Excessive usage of from module import *.
Having a lot of such imports at the module you don't know where each variable came from and have to look though all imported modules. Searching doesn't help much in this case.
Magic that works but not always. For example, when metaclasses are abused to create a DSL. Such DSL could be suitable for most tasks but breaks horribly on a complex (unexpected by author) one.
Using eval or exec on user input may be the most common abuse of Python features.
It's not a hack, but there's been a somewhat large issue with Python 2.X's print keyword.
People would rely on print to be called for output throughout an entire project, and then when it finally came time to, say, change output to a file and to stdout, they'd have to go in and refactor all those print keywords to another custom output function.
Python 3 solved this by making print an actual function rather than a keyword (therefore automatically making output loosely coupled to the rest of the system), so if need be you can replace the original print with a new print that does more than just write to stdout.
See PEP3105 for the specific reasoning from Guido and more details.
..what are the most frustrating, but somewhat common, Python "hacks" or language feature abuses that someone can introduce that will cause nightmares for future maintainers of that code?
Hard to refactor:
nested list comprehensions (as in: multiple levels deep).
Most people (when learning Python) are fascinated by the power and utility of list comprehensions.
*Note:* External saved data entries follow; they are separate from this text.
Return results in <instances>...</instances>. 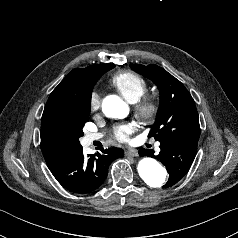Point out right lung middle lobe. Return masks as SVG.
Instances as JSON below:
<instances>
[{"label":"right lung middle lobe","mask_w":238,"mask_h":238,"mask_svg":"<svg viewBox=\"0 0 238 238\" xmlns=\"http://www.w3.org/2000/svg\"><path fill=\"white\" fill-rule=\"evenodd\" d=\"M114 66V64L99 66L94 73L77 83V93L71 97L65 108L56 112L52 117L51 125L57 133L80 144L79 138L83 135V126L89 119V99L93 86L101 75Z\"/></svg>","instance_id":"right-lung-middle-lobe-1"}]
</instances>
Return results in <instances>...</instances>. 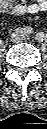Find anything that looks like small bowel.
Returning a JSON list of instances; mask_svg holds the SVG:
<instances>
[{
	"label": "small bowel",
	"instance_id": "obj_1",
	"mask_svg": "<svg viewBox=\"0 0 47 129\" xmlns=\"http://www.w3.org/2000/svg\"><path fill=\"white\" fill-rule=\"evenodd\" d=\"M0 7L5 14H35L47 10V0H34L33 2L19 0L17 3H14V0H1Z\"/></svg>",
	"mask_w": 47,
	"mask_h": 129
}]
</instances>
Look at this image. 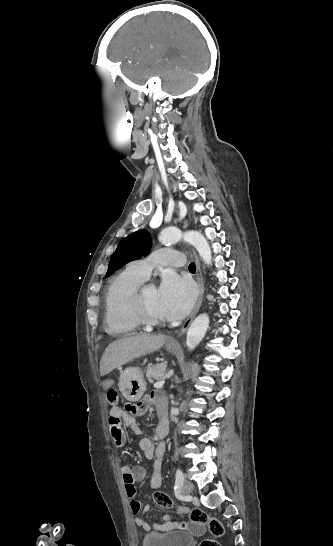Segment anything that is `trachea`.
<instances>
[{"label":"trachea","mask_w":333,"mask_h":546,"mask_svg":"<svg viewBox=\"0 0 333 546\" xmlns=\"http://www.w3.org/2000/svg\"><path fill=\"white\" fill-rule=\"evenodd\" d=\"M189 271L195 272V263H194V262L190 263V265H189Z\"/></svg>","instance_id":"trachea-1"}]
</instances>
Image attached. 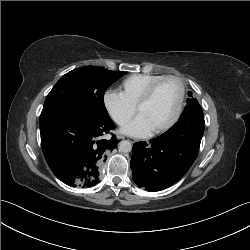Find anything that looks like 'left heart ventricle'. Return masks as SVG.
Wrapping results in <instances>:
<instances>
[{
  "label": "left heart ventricle",
  "mask_w": 250,
  "mask_h": 250,
  "mask_svg": "<svg viewBox=\"0 0 250 250\" xmlns=\"http://www.w3.org/2000/svg\"><path fill=\"white\" fill-rule=\"evenodd\" d=\"M179 95V83L175 80H166L157 87L152 98L140 107L138 114L145 118L153 131L171 119L175 112Z\"/></svg>",
  "instance_id": "left-heart-ventricle-1"
}]
</instances>
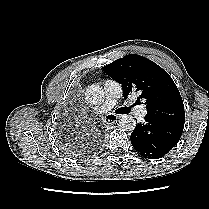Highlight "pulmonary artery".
Instances as JSON below:
<instances>
[{"label": "pulmonary artery", "mask_w": 209, "mask_h": 209, "mask_svg": "<svg viewBox=\"0 0 209 209\" xmlns=\"http://www.w3.org/2000/svg\"><path fill=\"white\" fill-rule=\"evenodd\" d=\"M104 90H105V101L99 108V112L105 113L111 110L116 102L120 99L122 96V89L121 86L113 81V80H106L103 84ZM135 113L140 118L144 117L146 115V108L145 106H138L135 108Z\"/></svg>", "instance_id": "pulmonary-artery-1"}]
</instances>
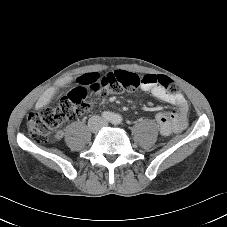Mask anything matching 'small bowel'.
Returning <instances> with one entry per match:
<instances>
[{"mask_svg": "<svg viewBox=\"0 0 227 227\" xmlns=\"http://www.w3.org/2000/svg\"><path fill=\"white\" fill-rule=\"evenodd\" d=\"M104 79L105 72L103 70H95L75 76L73 78V85L75 87H82L83 85L103 81ZM141 89L151 93L156 99L176 107V110L172 112H159L156 114V122L162 135L169 136L179 133L186 128L188 124L187 115L189 112V104L181 93H169L160 85L142 84ZM90 109L91 106H89L88 110ZM57 136L60 137L61 134L59 133Z\"/></svg>", "mask_w": 227, "mask_h": 227, "instance_id": "small-bowel-1", "label": "small bowel"}]
</instances>
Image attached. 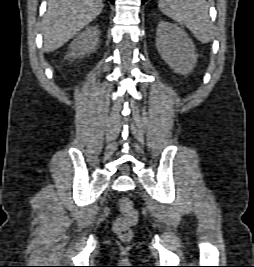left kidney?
Listing matches in <instances>:
<instances>
[{"label": "left kidney", "instance_id": "5707ae66", "mask_svg": "<svg viewBox=\"0 0 254 267\" xmlns=\"http://www.w3.org/2000/svg\"><path fill=\"white\" fill-rule=\"evenodd\" d=\"M156 47L164 61L176 73L187 75L194 69L198 55L188 35L177 25L160 21L156 33Z\"/></svg>", "mask_w": 254, "mask_h": 267}]
</instances>
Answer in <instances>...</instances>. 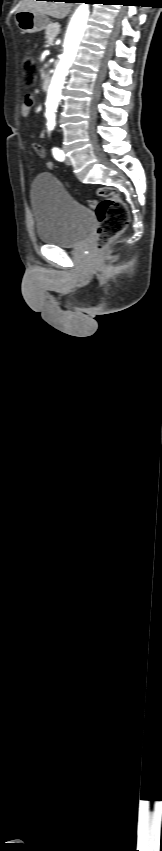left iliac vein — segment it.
Here are the masks:
<instances>
[{
    "label": "left iliac vein",
    "instance_id": "4c4485c4",
    "mask_svg": "<svg viewBox=\"0 0 162 851\" xmlns=\"http://www.w3.org/2000/svg\"><path fill=\"white\" fill-rule=\"evenodd\" d=\"M65 163H66L67 165H71V160H70V158H69V157H65Z\"/></svg>",
    "mask_w": 162,
    "mask_h": 851
}]
</instances>
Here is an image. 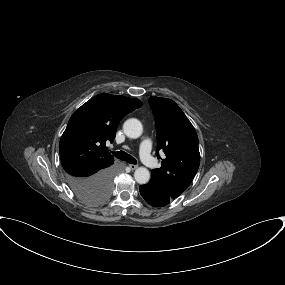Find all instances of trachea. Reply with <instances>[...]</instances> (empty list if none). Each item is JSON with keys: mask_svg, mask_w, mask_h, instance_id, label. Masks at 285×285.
<instances>
[{"mask_svg": "<svg viewBox=\"0 0 285 285\" xmlns=\"http://www.w3.org/2000/svg\"><path fill=\"white\" fill-rule=\"evenodd\" d=\"M112 153L116 158H118L120 160H124L130 164H136L137 163L135 158H133L131 155L127 154L124 151H117V152H112Z\"/></svg>", "mask_w": 285, "mask_h": 285, "instance_id": "3493384b", "label": "trachea"}]
</instances>
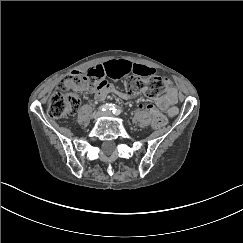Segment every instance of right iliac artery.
<instances>
[{"label": "right iliac artery", "mask_w": 243, "mask_h": 243, "mask_svg": "<svg viewBox=\"0 0 243 243\" xmlns=\"http://www.w3.org/2000/svg\"><path fill=\"white\" fill-rule=\"evenodd\" d=\"M116 109V105L115 104H104L102 106L99 107V110H102V111H106V110H112L114 111Z\"/></svg>", "instance_id": "1"}]
</instances>
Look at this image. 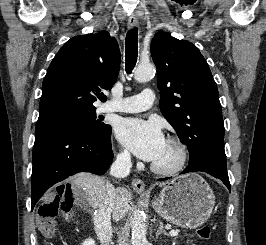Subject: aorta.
I'll use <instances>...</instances> for the list:
<instances>
[{
    "label": "aorta",
    "instance_id": "aorta-1",
    "mask_svg": "<svg viewBox=\"0 0 266 245\" xmlns=\"http://www.w3.org/2000/svg\"><path fill=\"white\" fill-rule=\"evenodd\" d=\"M154 74V64H138L134 72V78L137 82H147V80H150ZM131 233L132 245H147V225L144 211H139V209H135V211H133Z\"/></svg>",
    "mask_w": 266,
    "mask_h": 245
}]
</instances>
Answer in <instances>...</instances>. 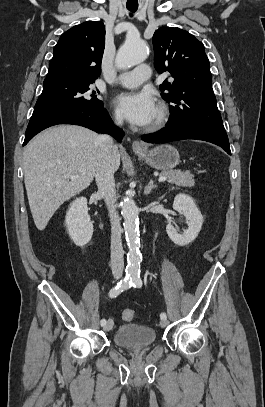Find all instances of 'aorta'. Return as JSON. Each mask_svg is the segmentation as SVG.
Returning a JSON list of instances; mask_svg holds the SVG:
<instances>
[{
	"label": "aorta",
	"instance_id": "obj_1",
	"mask_svg": "<svg viewBox=\"0 0 265 407\" xmlns=\"http://www.w3.org/2000/svg\"><path fill=\"white\" fill-rule=\"evenodd\" d=\"M149 53L148 46L141 39L127 38L117 52L115 64L119 69H127L143 62ZM139 210L130 195H126L122 203L124 230L128 245L126 273L136 276L140 272L142 261L139 251Z\"/></svg>",
	"mask_w": 265,
	"mask_h": 407
}]
</instances>
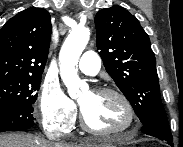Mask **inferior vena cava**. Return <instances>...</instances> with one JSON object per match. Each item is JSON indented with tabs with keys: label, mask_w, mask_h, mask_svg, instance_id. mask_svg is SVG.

This can cause a tendency to over-use them and build deeply nested, complicated ones. Most of the time the same code should have been written with simple loops for readability and maintainability. I consider three levels already too deeply nested.
--
And also (not so hard to refactor but mostly irritating):
trying to use Python as if it was another language (without it's own specific constructs); e.g.:
for i in range(len(mylist)):
item = mylist[i]
# do stuff with item
instead of
for i, item in enumerate(mylist):
# do stuff with item
or even (why do you need the index anyway):
for item in mylist:
# do stuff with item
This includes: reinventing the wheel (badly) when functionality is already (aptly named) in the rich standard library.
And type-checking, making stuff impossible to subclass, etc...
The single biggest issue I've come across is use of double-leading-underscore attributes. The perpetrators are practically always new Python programmers or programmers who prefer another language (in particular Java, for some reason.) Double leading underscores causes the attributes to be name-mangled (using the current class name), avoiding collisions in subclasses. It's too frequently seen as 'private', even though it isn't. (See this answer I once wrote.) The same classes are usually littered with accessors -- not properties, but regular methods called directly -- to get at these name-mangled attributes. The end result is always a horribly convoluted class that's impossible to subclass to specialize or bugfix or monkeypatch or test.